Quality is bounded by policy, and that boundary should be visible. When a customer's tag set rules out the model that would otherwise be optimal, the gateway should emit a structured signal saying so. Customers who care can subscribe to it as a metric — over the last week, X% of calls were routed to a non-optimal eligible model because the optimal one was ineligible — and use it as input into their data-flow review. Hiding the loss makes it tempting to relax the policy without realising one is doing so.
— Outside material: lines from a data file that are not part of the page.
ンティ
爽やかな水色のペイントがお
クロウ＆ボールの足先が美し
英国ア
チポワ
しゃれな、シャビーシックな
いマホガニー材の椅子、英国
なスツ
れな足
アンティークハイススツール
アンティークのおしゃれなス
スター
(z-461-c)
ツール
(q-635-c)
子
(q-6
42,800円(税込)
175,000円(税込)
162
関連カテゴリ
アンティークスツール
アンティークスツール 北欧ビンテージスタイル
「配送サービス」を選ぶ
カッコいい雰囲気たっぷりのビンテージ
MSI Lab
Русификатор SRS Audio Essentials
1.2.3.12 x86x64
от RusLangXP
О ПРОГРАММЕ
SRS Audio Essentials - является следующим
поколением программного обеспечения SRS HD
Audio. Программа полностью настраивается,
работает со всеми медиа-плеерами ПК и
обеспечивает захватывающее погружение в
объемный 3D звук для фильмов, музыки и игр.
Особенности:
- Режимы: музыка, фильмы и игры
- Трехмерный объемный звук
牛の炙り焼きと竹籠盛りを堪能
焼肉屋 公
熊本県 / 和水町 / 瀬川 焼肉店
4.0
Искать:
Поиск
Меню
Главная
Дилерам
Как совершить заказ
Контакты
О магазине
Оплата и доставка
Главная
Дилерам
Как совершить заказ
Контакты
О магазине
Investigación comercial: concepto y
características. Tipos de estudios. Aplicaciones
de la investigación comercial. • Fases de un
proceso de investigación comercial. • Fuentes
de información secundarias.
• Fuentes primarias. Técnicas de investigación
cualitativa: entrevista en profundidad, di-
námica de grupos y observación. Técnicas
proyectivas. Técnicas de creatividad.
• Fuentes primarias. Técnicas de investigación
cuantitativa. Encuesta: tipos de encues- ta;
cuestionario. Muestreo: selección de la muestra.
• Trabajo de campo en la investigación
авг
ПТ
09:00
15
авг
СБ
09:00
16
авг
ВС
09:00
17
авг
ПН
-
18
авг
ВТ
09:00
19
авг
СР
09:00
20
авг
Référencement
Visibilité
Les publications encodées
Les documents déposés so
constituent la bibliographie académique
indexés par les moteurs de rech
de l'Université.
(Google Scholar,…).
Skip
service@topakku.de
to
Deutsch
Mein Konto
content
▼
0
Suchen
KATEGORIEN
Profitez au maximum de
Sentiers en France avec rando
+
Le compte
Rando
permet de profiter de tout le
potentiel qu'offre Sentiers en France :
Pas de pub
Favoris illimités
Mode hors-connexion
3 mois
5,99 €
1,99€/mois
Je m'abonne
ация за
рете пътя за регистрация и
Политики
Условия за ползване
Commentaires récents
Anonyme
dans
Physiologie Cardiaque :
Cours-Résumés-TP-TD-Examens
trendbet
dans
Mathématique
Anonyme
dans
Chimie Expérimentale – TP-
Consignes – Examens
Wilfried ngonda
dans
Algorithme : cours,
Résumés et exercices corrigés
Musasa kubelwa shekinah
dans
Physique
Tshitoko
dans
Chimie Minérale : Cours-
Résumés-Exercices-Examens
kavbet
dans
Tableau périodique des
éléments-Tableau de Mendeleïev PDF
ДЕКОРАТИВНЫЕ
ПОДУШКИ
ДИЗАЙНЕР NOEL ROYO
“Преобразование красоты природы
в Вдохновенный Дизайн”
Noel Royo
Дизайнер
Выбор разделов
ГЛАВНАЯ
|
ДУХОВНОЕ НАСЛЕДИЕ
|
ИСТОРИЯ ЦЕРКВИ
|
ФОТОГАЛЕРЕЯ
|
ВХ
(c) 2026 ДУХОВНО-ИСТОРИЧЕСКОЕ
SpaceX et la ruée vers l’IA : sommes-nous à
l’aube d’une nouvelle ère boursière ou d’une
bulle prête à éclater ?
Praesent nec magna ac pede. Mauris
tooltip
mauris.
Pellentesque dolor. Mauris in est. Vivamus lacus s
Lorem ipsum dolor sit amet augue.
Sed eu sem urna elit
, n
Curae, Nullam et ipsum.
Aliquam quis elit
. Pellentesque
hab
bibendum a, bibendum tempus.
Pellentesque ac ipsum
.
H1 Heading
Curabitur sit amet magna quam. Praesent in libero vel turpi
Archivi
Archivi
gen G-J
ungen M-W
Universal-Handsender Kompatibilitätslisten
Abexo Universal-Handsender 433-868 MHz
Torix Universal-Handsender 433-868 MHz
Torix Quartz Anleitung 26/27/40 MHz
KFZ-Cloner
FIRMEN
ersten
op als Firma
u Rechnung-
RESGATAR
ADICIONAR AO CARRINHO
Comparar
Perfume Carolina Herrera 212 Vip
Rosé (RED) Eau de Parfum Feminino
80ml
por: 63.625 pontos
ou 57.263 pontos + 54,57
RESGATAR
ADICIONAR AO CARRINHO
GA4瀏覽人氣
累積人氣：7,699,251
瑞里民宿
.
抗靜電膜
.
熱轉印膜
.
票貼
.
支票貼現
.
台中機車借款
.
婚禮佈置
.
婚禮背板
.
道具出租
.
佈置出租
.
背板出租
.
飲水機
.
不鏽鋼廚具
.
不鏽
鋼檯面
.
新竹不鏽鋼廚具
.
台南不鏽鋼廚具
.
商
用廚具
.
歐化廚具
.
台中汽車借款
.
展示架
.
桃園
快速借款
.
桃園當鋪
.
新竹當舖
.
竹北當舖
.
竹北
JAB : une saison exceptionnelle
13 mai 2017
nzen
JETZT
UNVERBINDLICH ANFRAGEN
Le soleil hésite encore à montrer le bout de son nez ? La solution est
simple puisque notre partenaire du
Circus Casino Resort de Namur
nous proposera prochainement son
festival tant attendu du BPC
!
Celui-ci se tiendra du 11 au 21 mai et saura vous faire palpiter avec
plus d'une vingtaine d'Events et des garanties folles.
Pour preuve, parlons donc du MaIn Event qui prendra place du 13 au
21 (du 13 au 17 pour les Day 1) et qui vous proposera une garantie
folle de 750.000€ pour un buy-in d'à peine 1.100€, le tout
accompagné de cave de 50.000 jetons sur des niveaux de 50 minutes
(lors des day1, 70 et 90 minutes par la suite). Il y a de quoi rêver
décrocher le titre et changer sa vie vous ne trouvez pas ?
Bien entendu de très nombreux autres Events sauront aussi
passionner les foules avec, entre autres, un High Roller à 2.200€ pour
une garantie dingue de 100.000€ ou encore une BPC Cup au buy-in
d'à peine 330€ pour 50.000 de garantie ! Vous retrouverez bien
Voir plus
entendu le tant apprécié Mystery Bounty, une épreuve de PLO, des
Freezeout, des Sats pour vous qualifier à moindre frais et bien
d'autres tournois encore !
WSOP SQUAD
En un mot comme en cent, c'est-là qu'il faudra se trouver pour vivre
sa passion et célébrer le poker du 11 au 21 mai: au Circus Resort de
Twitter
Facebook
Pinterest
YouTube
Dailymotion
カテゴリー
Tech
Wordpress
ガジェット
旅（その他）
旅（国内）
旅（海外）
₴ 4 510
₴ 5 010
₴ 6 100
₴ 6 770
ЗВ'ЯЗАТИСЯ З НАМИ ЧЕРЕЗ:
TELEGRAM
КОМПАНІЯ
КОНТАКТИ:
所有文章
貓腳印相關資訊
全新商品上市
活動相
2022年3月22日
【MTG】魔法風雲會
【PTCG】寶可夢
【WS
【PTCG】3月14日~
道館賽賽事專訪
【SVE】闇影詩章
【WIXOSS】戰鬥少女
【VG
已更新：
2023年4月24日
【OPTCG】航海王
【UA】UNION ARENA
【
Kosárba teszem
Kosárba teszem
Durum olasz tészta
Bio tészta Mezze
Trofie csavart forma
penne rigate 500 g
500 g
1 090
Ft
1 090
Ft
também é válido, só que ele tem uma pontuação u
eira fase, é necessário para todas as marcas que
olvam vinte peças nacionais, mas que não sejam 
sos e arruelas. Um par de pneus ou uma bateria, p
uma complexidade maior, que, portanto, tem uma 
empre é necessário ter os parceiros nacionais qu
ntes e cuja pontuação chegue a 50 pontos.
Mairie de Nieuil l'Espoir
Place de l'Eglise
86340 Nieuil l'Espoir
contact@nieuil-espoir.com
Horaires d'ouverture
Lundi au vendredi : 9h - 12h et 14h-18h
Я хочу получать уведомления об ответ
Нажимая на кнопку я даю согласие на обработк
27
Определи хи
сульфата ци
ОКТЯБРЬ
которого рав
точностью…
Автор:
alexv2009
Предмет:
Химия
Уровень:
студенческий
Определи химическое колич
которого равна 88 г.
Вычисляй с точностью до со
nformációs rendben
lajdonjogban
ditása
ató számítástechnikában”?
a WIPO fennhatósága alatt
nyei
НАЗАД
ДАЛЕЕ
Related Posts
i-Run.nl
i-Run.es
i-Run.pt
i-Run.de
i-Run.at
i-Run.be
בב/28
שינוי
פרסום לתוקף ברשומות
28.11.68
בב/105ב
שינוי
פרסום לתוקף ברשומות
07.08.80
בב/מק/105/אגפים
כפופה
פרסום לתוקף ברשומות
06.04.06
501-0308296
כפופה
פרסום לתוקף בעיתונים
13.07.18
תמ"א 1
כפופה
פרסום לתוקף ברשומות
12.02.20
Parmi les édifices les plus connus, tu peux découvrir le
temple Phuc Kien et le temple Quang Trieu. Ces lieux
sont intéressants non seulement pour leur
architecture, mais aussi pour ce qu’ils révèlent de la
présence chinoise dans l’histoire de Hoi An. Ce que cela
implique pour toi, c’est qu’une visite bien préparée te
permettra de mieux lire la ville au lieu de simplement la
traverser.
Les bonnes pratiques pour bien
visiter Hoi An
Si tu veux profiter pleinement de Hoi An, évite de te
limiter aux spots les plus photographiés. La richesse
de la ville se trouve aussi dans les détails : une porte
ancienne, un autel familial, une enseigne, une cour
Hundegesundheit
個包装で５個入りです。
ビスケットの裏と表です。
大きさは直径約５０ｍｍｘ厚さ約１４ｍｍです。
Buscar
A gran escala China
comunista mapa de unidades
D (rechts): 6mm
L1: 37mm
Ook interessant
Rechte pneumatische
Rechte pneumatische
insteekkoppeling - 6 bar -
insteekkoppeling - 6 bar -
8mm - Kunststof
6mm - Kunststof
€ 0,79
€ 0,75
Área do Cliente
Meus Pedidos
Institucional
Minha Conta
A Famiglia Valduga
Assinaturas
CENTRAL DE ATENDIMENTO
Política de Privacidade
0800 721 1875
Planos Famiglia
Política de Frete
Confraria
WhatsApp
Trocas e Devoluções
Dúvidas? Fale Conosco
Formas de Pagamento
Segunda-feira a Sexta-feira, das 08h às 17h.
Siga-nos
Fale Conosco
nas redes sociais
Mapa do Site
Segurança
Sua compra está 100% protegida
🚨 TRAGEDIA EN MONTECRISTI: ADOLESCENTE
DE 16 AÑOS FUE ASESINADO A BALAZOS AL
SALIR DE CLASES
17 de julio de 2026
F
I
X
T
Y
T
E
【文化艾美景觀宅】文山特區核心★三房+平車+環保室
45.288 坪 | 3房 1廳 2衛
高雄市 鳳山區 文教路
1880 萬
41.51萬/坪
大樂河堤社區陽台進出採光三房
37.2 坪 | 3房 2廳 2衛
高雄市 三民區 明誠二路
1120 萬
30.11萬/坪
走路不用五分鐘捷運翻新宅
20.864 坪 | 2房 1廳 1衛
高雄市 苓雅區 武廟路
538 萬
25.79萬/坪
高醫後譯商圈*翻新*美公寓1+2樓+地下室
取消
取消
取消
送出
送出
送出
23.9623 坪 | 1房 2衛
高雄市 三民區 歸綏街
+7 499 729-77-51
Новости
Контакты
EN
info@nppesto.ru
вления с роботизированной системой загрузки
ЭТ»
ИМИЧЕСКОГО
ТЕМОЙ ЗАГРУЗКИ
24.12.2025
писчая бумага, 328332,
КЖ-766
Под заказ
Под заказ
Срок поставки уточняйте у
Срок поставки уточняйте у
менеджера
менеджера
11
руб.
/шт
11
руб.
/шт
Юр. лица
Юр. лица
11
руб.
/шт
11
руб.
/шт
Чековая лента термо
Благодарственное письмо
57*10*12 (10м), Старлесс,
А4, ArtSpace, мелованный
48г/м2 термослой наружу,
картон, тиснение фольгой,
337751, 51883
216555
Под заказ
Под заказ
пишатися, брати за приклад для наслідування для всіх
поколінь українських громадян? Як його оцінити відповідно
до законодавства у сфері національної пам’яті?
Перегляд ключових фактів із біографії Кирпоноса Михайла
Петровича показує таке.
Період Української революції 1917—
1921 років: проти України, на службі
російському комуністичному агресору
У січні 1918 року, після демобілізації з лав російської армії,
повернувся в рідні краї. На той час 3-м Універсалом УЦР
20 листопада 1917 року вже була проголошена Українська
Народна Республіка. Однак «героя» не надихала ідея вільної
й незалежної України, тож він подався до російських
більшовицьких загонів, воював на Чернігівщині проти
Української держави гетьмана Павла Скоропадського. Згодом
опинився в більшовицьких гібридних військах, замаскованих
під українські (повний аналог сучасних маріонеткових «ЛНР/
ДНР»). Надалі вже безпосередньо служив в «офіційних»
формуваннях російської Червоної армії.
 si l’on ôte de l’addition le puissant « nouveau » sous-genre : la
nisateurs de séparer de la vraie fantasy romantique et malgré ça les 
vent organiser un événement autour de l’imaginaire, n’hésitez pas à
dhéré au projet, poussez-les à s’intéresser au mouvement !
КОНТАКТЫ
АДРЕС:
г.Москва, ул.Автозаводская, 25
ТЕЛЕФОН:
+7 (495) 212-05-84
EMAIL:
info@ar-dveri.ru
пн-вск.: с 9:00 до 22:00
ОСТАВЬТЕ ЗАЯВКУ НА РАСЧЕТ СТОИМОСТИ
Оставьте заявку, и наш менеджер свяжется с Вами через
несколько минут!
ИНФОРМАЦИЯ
What we are deliberately not saying in this post: the specific tag vocabulary one should adopt, the structure of the policy file, the failure modes of any specific provider's eligibility profile. Those are properties of a particular gateway, and the gateway's customers are the right audience for them. The principle — eligibility first, optimisation second — is portable, and the systems we have watched suffer most are the ones that took the other order by default and then bolted compliance on later.

A short note on what this isn't an argument against. We are not arguing that quality and cost don't matter. They do. The optimiser is doing real work, and a gateway that routes everything to the most-permissively-tagged provider regardless of capability is no use to anyone. The argument is about the order, not the priority. After the eligibility filter has run, the optimiser has every reason to be aggressive about cost and quality. It just doesn't get to consider providers that were never eligible to begin with.